Dear Diary Entry #17- Today has been a crippling low point in the series of unfathomable lows
I hear acid rain, I just feel this constant and consistent pressure in my chest. Anxiety and insecurities. I set myself up for my inevitable doom but it never comes. This thread has acted as a crutch, I was told by someone recently to vocalize, and catelog my situations, feelings. This diary provides a bit of a place to seek serenity, solace and comfort. Like a little world where I can enter and be myself. My Seether palace. Today is mother's day. My mother has done more for me than I can ever muster in mere words. Was the shoulder to cry on when I would scrape a knee, through depression, and bouts with ADHD and compulsive disorders. She was there through every hospital visit, tonsil surgery. She's like a comic book hero penned by Stan Lee. No woman is as strong to me.
But I sit, the sound of rain drops trickling against the glass of my windows. In the darkness. A stomach filled of starburst flavored jelly beans. And to be honest.... I don't know what to make of my sad pitiful existence anymore. I'm 23 years old, the thought of my moms tear drops pattering against the wood of the floor is what keeps me in this world to begin with. On such a happy day, a celebratory day to bask in love with my family. I am in a locked room, I spend most days laying on the floor even though I have a bed. I feel like a man of shattered dreams. Like i'm chasing an ever elusive rabbit through a forest trying to keep up with the complexities of life. And the harder I try, the harder I fall. I just want all my dreams, their in my hands but I shake myself awake. I'm haunted by the past, memories of each breakup. The feeling of love you sense when you're in a euphoric mind state chest to chest with destiny, but then it's snatched from you like taking a toy from a toddler. I'm a slave to the soil. Today millions of people will die. They wanted a chance at life that they'll never truly get again. Children dying of lukemia. 5 years old. Stripped of that chance and here I am, Healthy, hundreds of luxuries and even a girlfriend. And I have selfish thoughts. I think of myself lower than that of mud, trash, toxic sludge under a plumbers boot in a septic tank far below the depths of hell. Irradiating pain. I pay people 10 dollars for facebook likes. I am that pathetically invested in an alter persona that I have some sort of depressing intanglement with it. I value my entire life's worth on the consistency and quality of posts.

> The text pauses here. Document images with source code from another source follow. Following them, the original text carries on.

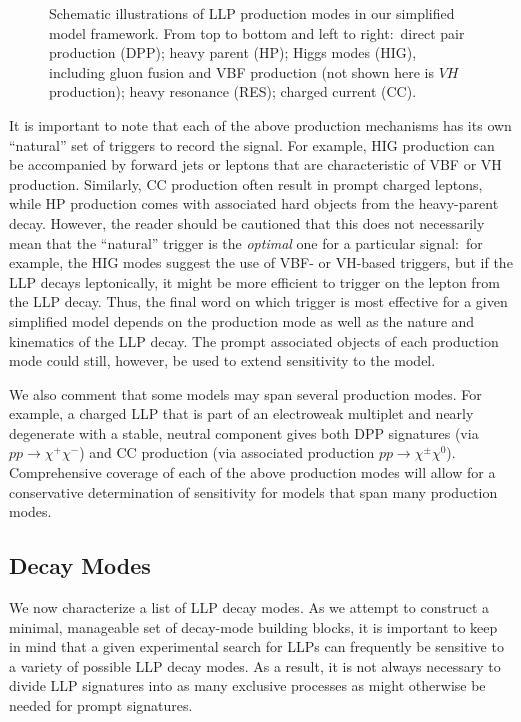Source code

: \begin{figure}[t]
  \caption{Schematic illustrations of LLP production modes in our simplified model framework. From top to bottom and left to right:~direct pair production (DPP); heavy parent (HP); Higgs modes (HIG), including gluon fusion and VBF production (not shown here is $VH$ production); heavy resonance (RES); charged current (CC).}
  \label{fig:feyndiagram}
\end{figure}

It is important to note that each of the above production mechanisms has its own ``natural'' set of triggers to record the signal. For example, HIG production can be accompanied by forward jets or leptons that are characteristic of VBF or VH production. Similarly,  CC production  often result in prompt charged leptons,  while HP production comes with associated hard objects from the heavy-parent decay. However, the reader should be cautioned that this does not necessarily mean that the ``natural'' trigger is the \emph{optimal} one for a particular signal:~for example, the HIG modes suggest the use of VBF- or VH-based triggers, but if the LLP decays leptonically, it might be more efficient to trigger on the lepton from the LLP decay. Thus, the final word on which trigger is most effective for a given simplified model depends on the production mode as well as the nature and kinematics of the LLP decay. The prompt associated objects of each production mode could still, however, be used to extend sensitivity to the model.

We also comment that some models may span several production modes. For example, a charged LLP that is part of an electroweak multiplet and nearly degenerate with a stable, neutral component \cite{Chen:1995yu,Thomas:1998wy,Feng:1999fu,
Cirelli:2005uq,Ibe:2006de,Cirelli:2009uv,FileviezPerez:2008bj,Buckley:2009kv,Mahbubani:2017gjh} gives both DPP signatures (via $pp\rightarrow \chi^+\chi^-$) and CC production (via associated production $pp\rightarrow\chi^\pm\chi^0$). Comprehensive coverage of each of the above production modes will allow for a conservative determination of sensitivity for models that span many production modes.


\subsection{Decay Modes}\label{sec:decmodes}


We now characterize a list of LLP decay modes. As we attempt to construct
a minimal, manageable set of decay-mode building blocks, it is important to keep in mind that a given experimental search for LLPs can frequently be
sensitive to a variety of possible LLP decay modes. As a result, it is not always necessary to divide LLP signatures into as many exclusive processes as might otherwise be needed for prompt signatures.

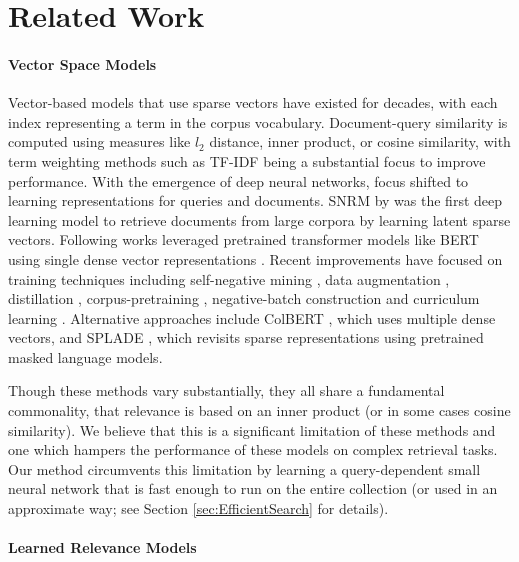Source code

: \section{Related Work}
\paragraph{\textbf{Vector Space Models}}

Vector-based models that use sparse vectors have existed for decades, with each index representing a term in the corpus vocabulary. Document-query similarity is computed using measures like $l_2$ distance, inner product, or cosine similarity, with term weighting methods such as TF-IDF being a substantial focus to improve performance. With the emergence of deep neural networks, focus shifted to learning representations for queries and documents. SNRM by \citet{SNRM} was the first deep learning model to retrieve documents from large corpora by learning latent sparse vectors. Following works leveraged pretrained transformer models like BERT \cite{BERT} using single dense vector representations \cite{DPR}. Recent improvements have focused on training techniques including self-negative mining \cite{ANCE, RocketQA, RANCE, adore}, data augmentation \cite{RocketQA, DRAGON}, distillation \cite{MarginMSE, DRAGON, TCT-ColBERT}, corpus-pretraining \cite{CoCondensor, Contriever, RetroMAE,b-prop}, negative-batch construction \cite{TAS-B} and curriculum learning \cite{CL-DRD,prod}. Alternative approaches include ColBERT \cite{ColBERT_v1}, which uses multiple dense vectors, and SPLADE \cite{SPLADE}, which revisits sparse representations using pretrained masked language models.

Though these methods vary substantially, they all share a fundamental commonality, that relevance is based on an inner product (or in some cases cosine similarity). We believe that this is a significant limitation of these methods and one which hampers the performance of these models on complex retrieval tasks. Our method circumvents this limitation by learning a query-dependent small neural network that is fast enough to run on the entire collection (or used in an approximate way; see Section \ref{sec:EfficientSearch} for details).

\paragraph{\textbf{Learned Relevance Models}}

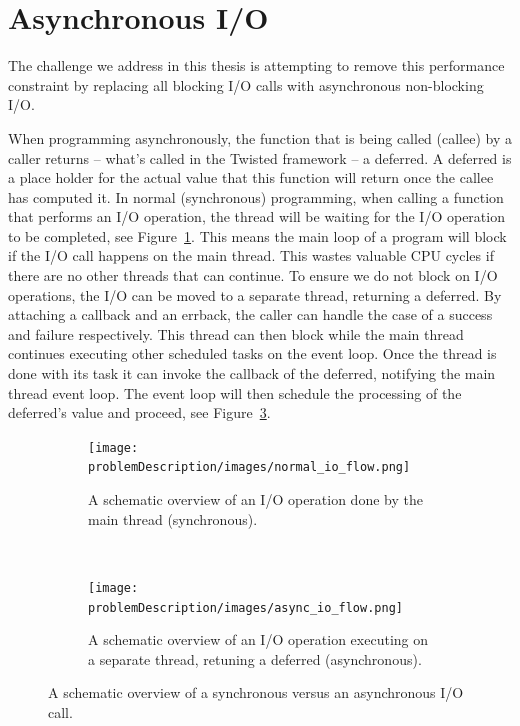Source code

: \section{Asynchronous I/O}
\label{sec:async-programming}

The challenge we address in this thesis is attempting to remove this performance constraint by replacing all blocking I/O calls with asynchronous non-blocking I/O. 

When programming asynchronously, the function that is being called (callee) by a caller returns -- what's called in the Twisted framework -- a deferred.
A deferred is a place holder for the actual value that this function will return once the callee has computed it.
In normal (synchronous) programming, when calling a function that performs an I/O operation, the thread will be waiting for the I/O operation to be completed, see Figure~\ref{fig:normal_io_flow}.
This means the main loop of a program will block if the I/O call happens on the main thread.
This wastes valuable CPU cycles if there are no other threads that can continue.
To ensure we do not block on I/O operations, the I/O can be moved to a separate thread, returning a deferred.
By attaching a callback and an errback, the caller can handle the case of a success and failure respectively.
This thread can then block while the main thread continues executing other scheduled tasks on the event loop.
Once the thread is done with its task it can invoke the callback of the deferred, notifying the main thread event loop.
The event loop will then schedule the processing of the deferred's value and proceed, see Figure~\ref{fig:async_io_flow}.

\begin{figure}
	\centering
	\begin{subfigure}[b]{\textwidth}
		\texttt{[image: problemDescription/images/normal\_io\_flow.png]}
		\caption{A schematic overview of an I/O operation done by the main thread (synchronous).}
		\label{fig:normal_io_flow}
	\end{subfigure}
	~ %
	\begin{subfigure}[b]{\textwidth}
		\texttt{[image: problemDescription/images/async\_io\_flow.png]}
		\caption{A schematic overview of an I/O operation executing on a separate thread, retuning a deferred (asynchronous).}
		\label{fig:async_io_flow}
	\end{subfigure}
	\caption{A schematic overview of a synchronous versus an asynchronous I/O call.}
\end{figure}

If god were to come down now, shatter the earth in half, crash us with the holy water until we drown in the blood of jesus. I just hope that my alleigence with the other side may come soon, and if I were to perish, may the wound help my mother be blessed for many eternity. I suffer so much, and every day that glass mirror gets tougher to watch. I am infactuated with death, I just feel like life is one big series of obstacles set to knock you down. And just when you think you've figured it out, like a rubik's cube it twists and foils your plans and knocks you to the ground in a beaten mess. What is Love without Hate. 2 4 letter words. Antonyms of one another. But damn.... You can't have a ship, a ship sinks. I have abondoment issues. And any of you here who are angered by the previous posts I have made. I apologize
I am foiled. I am a spoiled, entitled brat who can't ponder the thought of not being adequate enough for people i've never met so I shut aside the people who actually love me. I have been strong this far, but I feel my grip loosening. Because what's happiness without the people you love? What marraige or life without a family to cheer you on at the alter. I'm not sure what's about to happen next. But I ask for strength and guidance from a higher power. Not god. But spirtual energies. Encompass me, electrically, statically. Save me.